(People photos with keypoints)
___
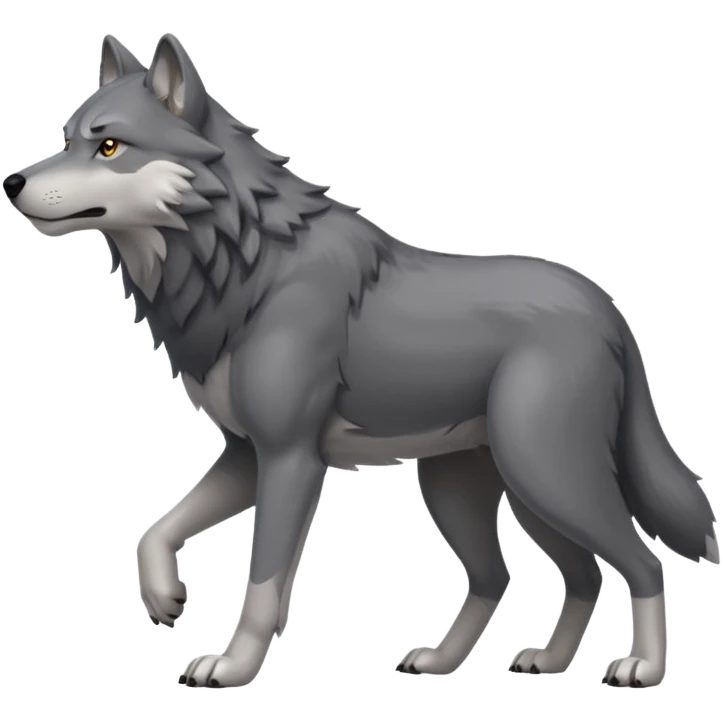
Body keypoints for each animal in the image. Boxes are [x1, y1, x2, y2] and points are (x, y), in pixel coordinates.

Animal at [3, 32, 718, 690]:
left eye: (109, 147)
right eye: (66, 137)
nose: (11, 182)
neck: (241, 267)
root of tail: (609, 310)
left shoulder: (290, 458)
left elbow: (263, 583)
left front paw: (233, 666)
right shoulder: (245, 454)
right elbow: (153, 531)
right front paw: (164, 597)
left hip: (547, 476)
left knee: (640, 562)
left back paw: (642, 667)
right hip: (486, 487)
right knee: (539, 574)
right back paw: (491, 661)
___
▶ DESCRIPTION OF THE TASK: The goal is an exact reprint of the entries, leaving out the pictures.

▶ RESPONSE BELOW:
Body keypoints for each animal in the image. Boxes are [x1, y1, x2, y2] and points are (x, y), in pixel coordinates.

Animal at [3, 32, 718, 690]:
left eye: (109, 147)
right eye: (66, 137)
nose: (11, 182)
neck: (241, 267)
root of tail: (609, 310)
left shoulder: (290, 458)
left elbow: (263, 583)
left front paw: (233, 666)
right shoulder: (245, 454)
right elbow: (153, 531)
right front paw: (164, 597)
left hip: (547, 476)
left knee: (640, 562)
left back paw: (642, 667)
right hip: (486, 487)
right knee: (539, 574)
right back paw: (491, 661)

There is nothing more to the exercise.